While, perhaps, not as common, some scam artists are cold calling victims directly. In recent cases, the COVID-19 vaccine has been offered by fraudsters over the phone, in which victims are asked to press a number on their keypad to confirm that they wish to have a vaccine -- or bank details are asked for directly. 

Information such as telephone numbers, names, dates of birth, and home addresses that has already leaked online may be used by criminals to appear more authentic when they call. 

How do I stay safe from COVID-19 scams?

The first and most important point is to never purchase medical equipment or treatments from unofficial, untrusted sources. Cybercriminals don't care what sales vector has to be used to make a dollar or two -- including exploiting demand for potentially life-saving vaccines -- and there is no proof or guarantee chemical products bought online from third-parties are genuine or safe. 

You should also treat any request for PII, whether made over the phone, via text, or email, very carefully.

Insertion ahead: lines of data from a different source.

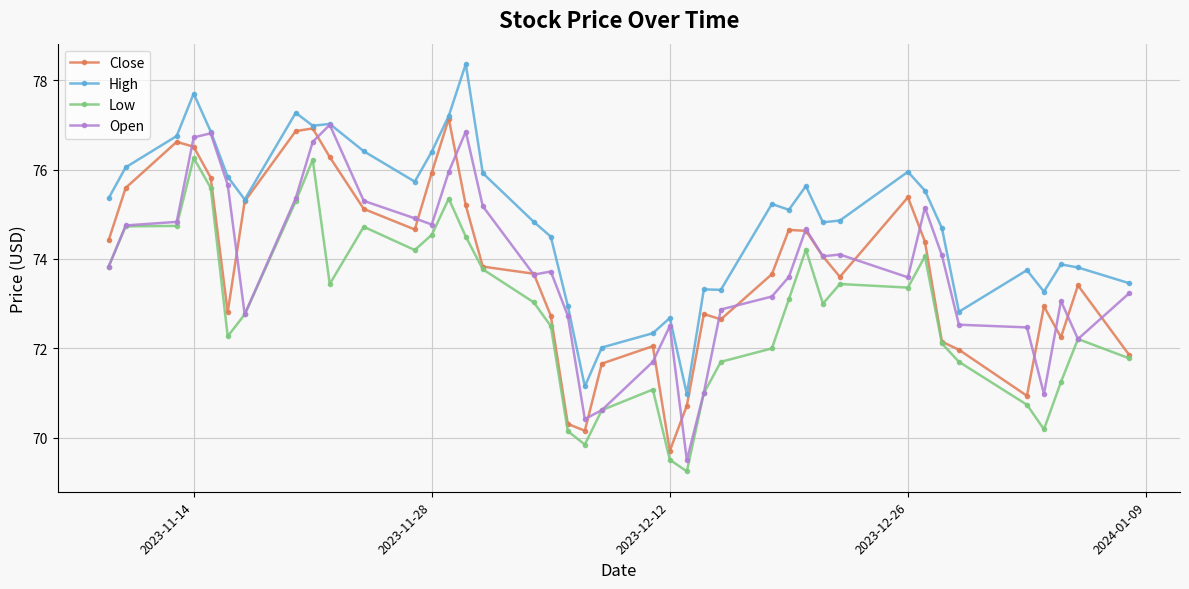

True or false: Open has more than 2 points higher than both neighbors.

True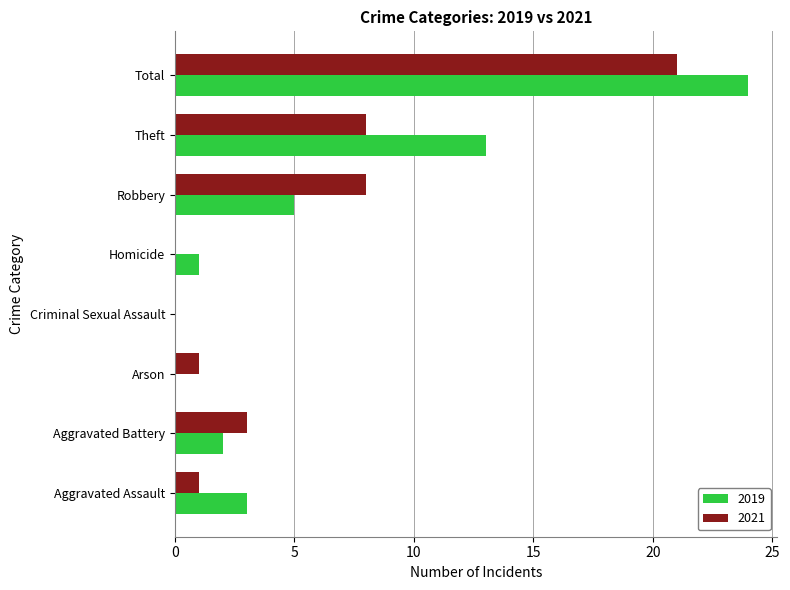

How many data points does each series have?

8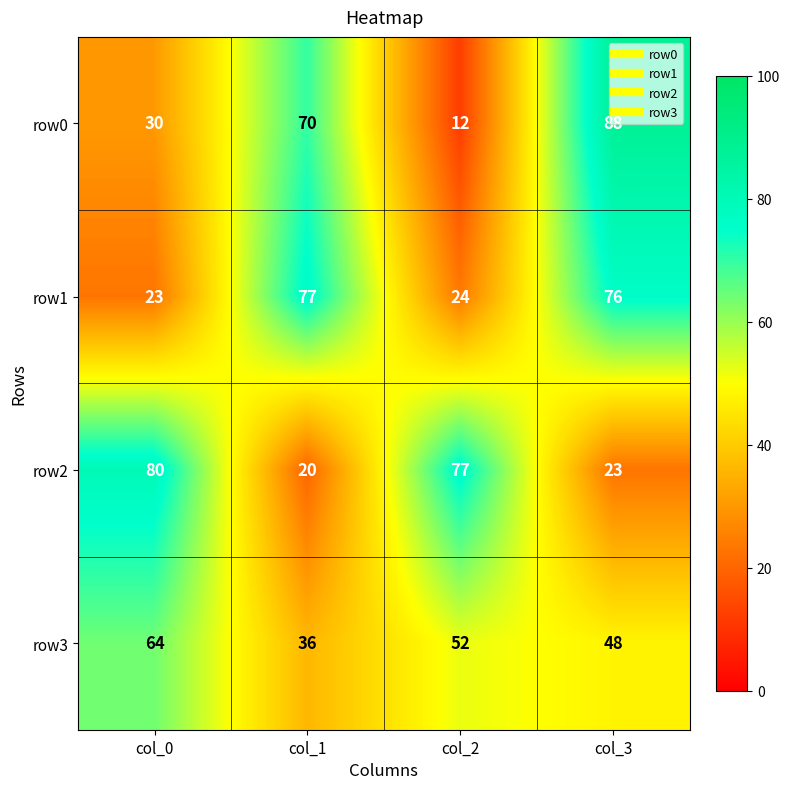

What is the total value across all series at col_2?

165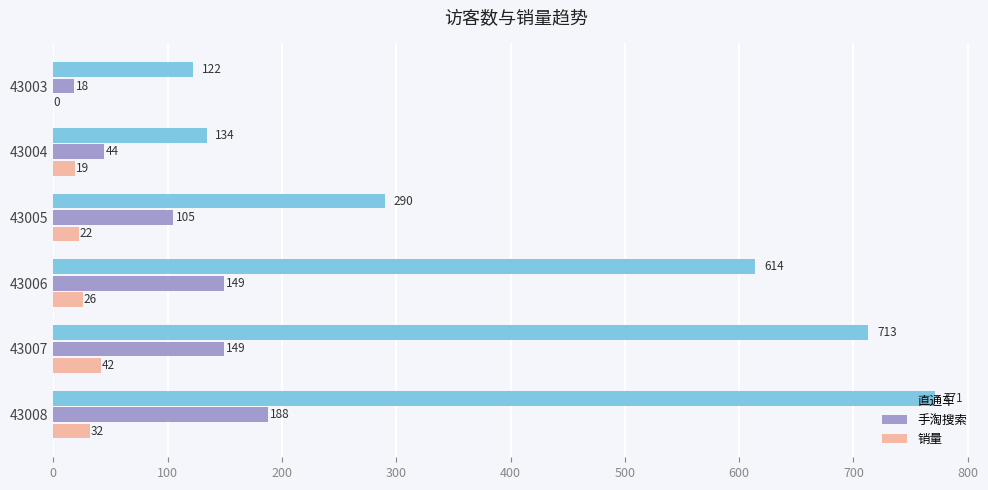

What is the sum of the 销量 values at 43004 and 43008?

51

If there is a shred of doubt that this is genuine -- and it is likely to be a scam when communicated in these ways -- you should give nothing over. Instead, directly email or phone your local provider, or check official websites for the latest information. 

Lastly, be wary of clicking links or downloading attachments in unsolicited messages and remember to take a breath before responding to any form of message that tries to elicit panic -- such as a claimed vaccine shortage or time-based offer. Grammatical errors, too, are often a red flag for scams.